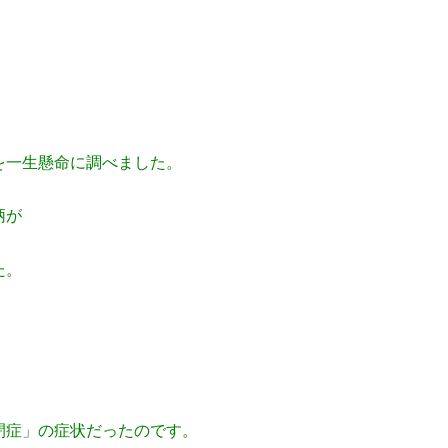
を一生懸命に調べました。
柄が
た。
閉症」の症状だったのです。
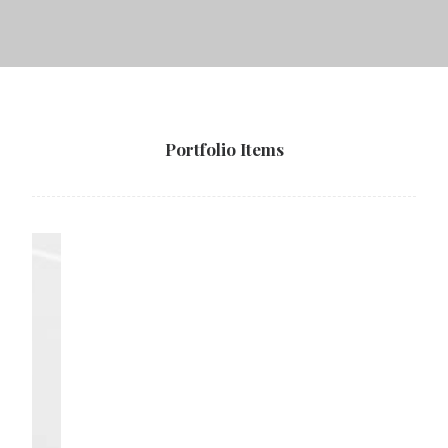
Portfolio Items
Design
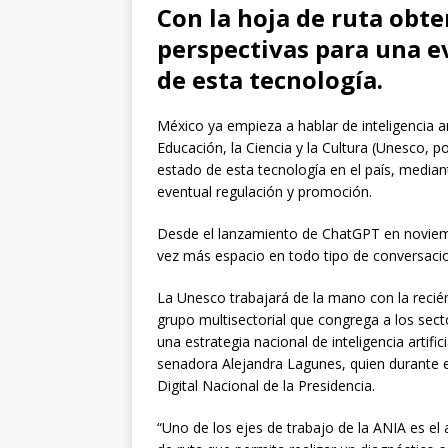
Con la hoja de ruta obte
perspectivas para una e
de esta tecnología.
México ya empieza a hablar de inteligencia ar
Educación, la Ciencia y la Cultura (Unesco, po
estado de esta tecnología en el país, media
eventual regulación y promoción.
Desde el lanzamiento de ChatGPT en noviembr
vez más espacio en todo tipo de conversaci
La Unesco trabajará de la mano con la recién 
grupo multisectorial que congrega a los secto
una estrategia nacional de inteligencia artifi
senadora Alejandra Lagunes, quien durante e
Digital Nacional de la Presidencia.
“Uno de los ejes de trabajo de la ANIA es e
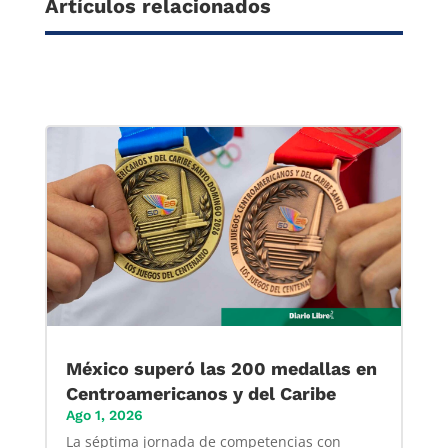
Artículos relacionados
México superó las 200 medallas en
Centroamericanos y del Caribe
Ago 1, 2026
La séptima jornada de competencias con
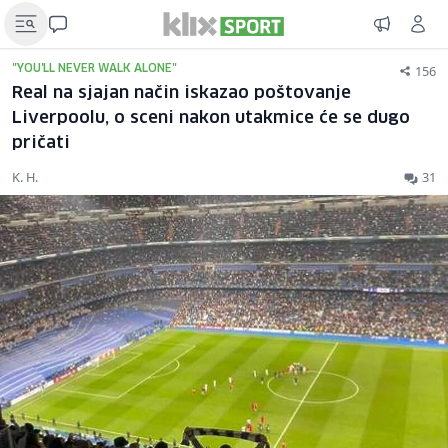
156
"YOU'LL NEVER WALK ALONE"
Real na sjajan način iskazao poštovanje
Liverpoolu, o sceni nakon utakmice će se dugo
pričati
K. H.
31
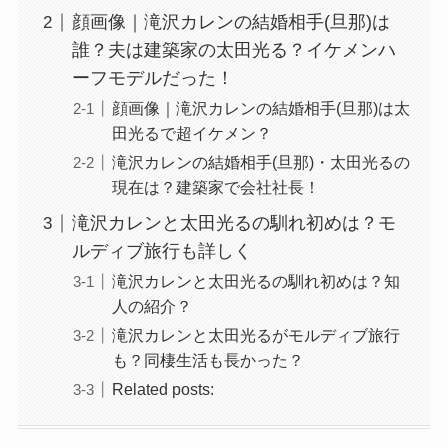
顔画像｜滝沢カレンの結婚相手(旦那)は
誰？夫は建築家の太田光る？イケメンハ
ーフモデルだった！
顔画像｜滝沢カレンの結婚相手(旦那)は太
田光るで超イケメン？
滝沢カレンの結婚相手(旦那)・太田光るの
現在は？建築家で会社社長！
滝沢カレンと太田光るの馴れ初めは？モ
ルディブ旅行も詳しく
滝沢カレンと太田光るの馴れ初めは？知
人の紹介？
滝沢カレンと太田光るがモルディブ旅行
も？同棲生活も長かった？
Related posts:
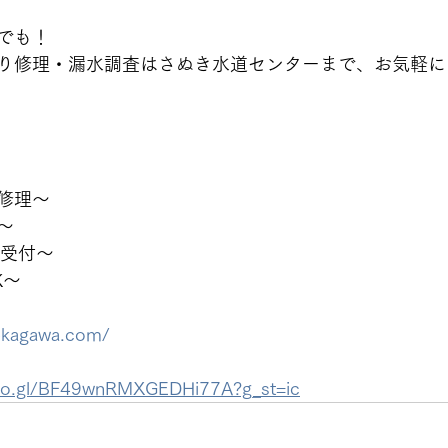
でも！
り修理・漏水調査はさぬき水道センターまで、お気軽に
修理〜
〜
間受付〜
K〜
-kagawa.com/
goo.gl/BF49wnRMXGEDHi77A?g_st=ic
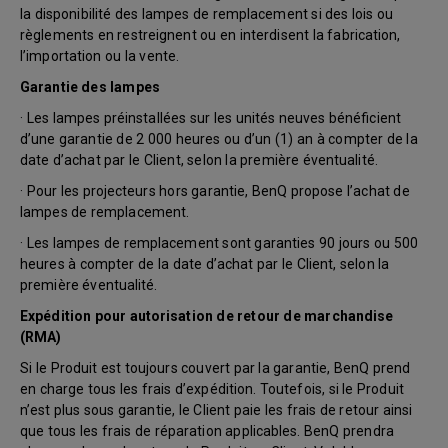
la disponibilité des lampes de remplacement si des lois ou
règlements en restreignent ou en interdisent la fabrication,
l’importation ou la vente.
Garantie des lampes
· Les lampes préinstallées sur les unités neuves bénéficient
d’une garantie de 2 000 heures ou d’un (1) an à compter de la
date d’achat par le Client, selon la première éventualité.
· Pour les projecteurs hors garantie, BenQ propose l’achat de
lampes de remplacement.
· Les lampes de remplacement sont garanties 90 jours ou 500
heures à compter de la date d’achat par le Client, selon la
première éventualité.
Expédition pour autorisation de retour de marchandise
(RMA)
Si le Produit est toujours couvert par la garantie, BenQ prend
en charge tous les frais d’expédition. Toutefois, si le Produit
n’est plus sous garantie, le Client paie les frais de retour ainsi
que tous les frais de réparation applicables. BenQ prendra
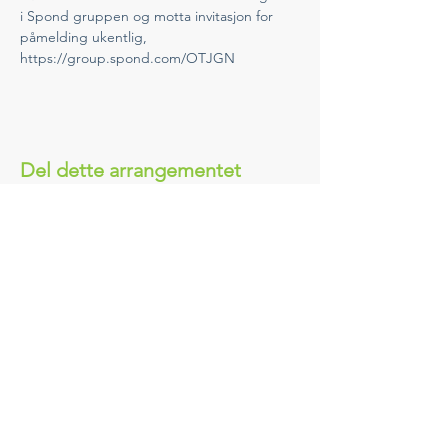
i Spond gruppen og motta invitasjon for 
påmelding ukentlig, 
https://group.spond.com/OTJGN
Del dette arrangementet
Ring Oss
(+47) 909 67 212
Send E-post
hbf@hbf.no
Besøk Oss
Se info om lokallag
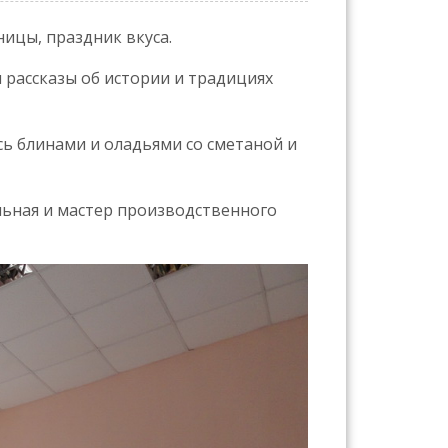
ницы, праздник вкуса.
и рассказы об истории и традициях
ь блинами и оладьями со сметаной и
льная и мастер производственного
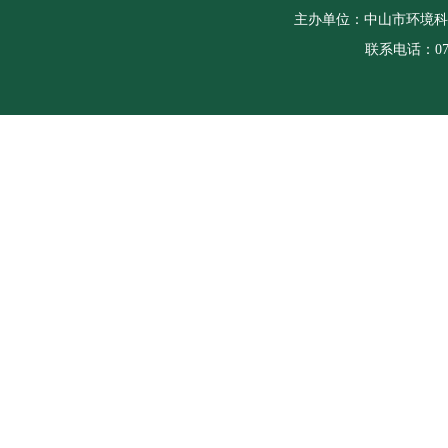
主办单位：中山市环境科
联系电话：0760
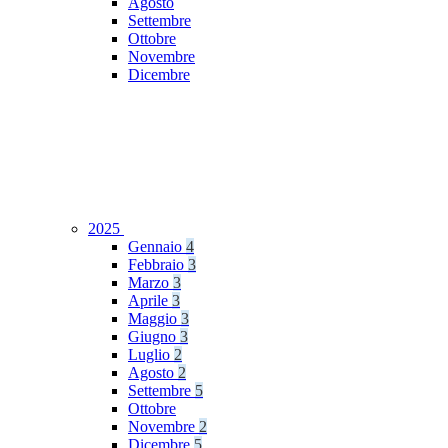
Agosto
Settembre
Ottobre
Novembre
Dicembre
2025
Gennaio
4
Febbraio
3
Marzo
3
Aprile
3
Maggio
3
Giugno
3
Luglio
2
Agosto
2
Settembre
5
Ottobre
Novembre
2
Dicembre
5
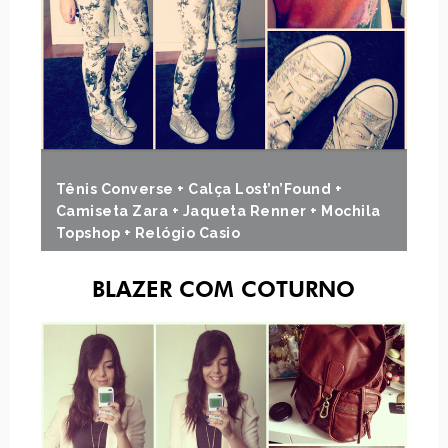
Tênis Converse + Calça Lost’n’Found +
Camiseta Zara + Jaqueta Renner + Mochila
Topshop + Relógio Casio
BLAZER COM COTURNO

##########

* Assignment
Write down exactly what the lines above say, from the line holding "vez más espacio en todo tipo de conversaci" through the line holding "https://group.spond.com/OTJGN", and nothing more. Do not copy the pictures.

* Task solution
vez más espacio en todo tipo de conversaci
La Unesco trabajará de la mano con la recién 
grupo multisectorial que congrega a los secto
una estrategia nacional de inteligencia artifi
senadora Alejandra Lagunes, quien durante e
Digital Nacional de la Presidencia.
“Uno de los ejes de trabajo de la ANIA es e
Artículos relacionados
México superó las 200 medallas en
Centroamericanos y del Caribe
Ago 1, 2026
La séptima jornada de competencias con
156
"YOU'LL NEVER WALK ALONE"
Real na sjajan način iskazao poštovanje
Liverpoolu, o sceni nakon utakmice će se dugo
pričati
K. H.
31
顔画像｜滝沢カレンの結婚相手(旦那)は
誰？夫は建築家の太田光る？イケメンハ
ーフモデルだった！
顔画像｜滝沢カレンの結婚相手(旦那)は太
田光るで超イケメン？
滝沢カレンの結婚相手(旦那)・太田光るの
現在は？建築家で会社社長！
滝沢カレンと太田光るの馴れ初めは？モ
ルディブ旅行も詳しく
滝沢カレンと太田光るの馴れ初めは？知
人の紹介？
滝沢カレンと太田光るがモルディブ旅行
も？同棲生活も長かった？
Related posts:
でも！
り修理・漏水調査はさぬき水道センターまで、お気軽に
修理〜
〜
間受付〜
K〜
-kagawa.com/
goo.gl/BF49wnRMXGEDHi77A?g_st=ic
la disponibilité des lampes de remplacement si des lois ou
règlements en restreignent ou en interdisent la fabrication,
l’importation ou la vente.
Garantie des lampes
· Les lampes préinstallées sur les unités neuves bénéficient
d’une garantie de 2 000 heures ou d’un (1) an à compter de la
date d’achat par le Client, selon la première éventualité.
· Pour les projecteurs hors garantie, BenQ propose l’achat de
lampes de remplacement.
· Les lampes de remplacement sont garanties 90 jours ou 500
heures à compter de la date d’achat par le Client, selon la
première éventualité.
Expédition pour autorisation de retour de marchandise
(RMA)
Si le Produit est toujours couvert par la garantie, BenQ prend
en charge tous les frais d’expédition. Toutefois, si le Produit
n’est plus sous garantie, le Client paie les frais de retour ainsi
que tous les frais de réparation applicables. BenQ prendra
i Spond gruppen og motta invitasjon for 
påmelding ukentlig, 
https://group.spond.com/OTJGN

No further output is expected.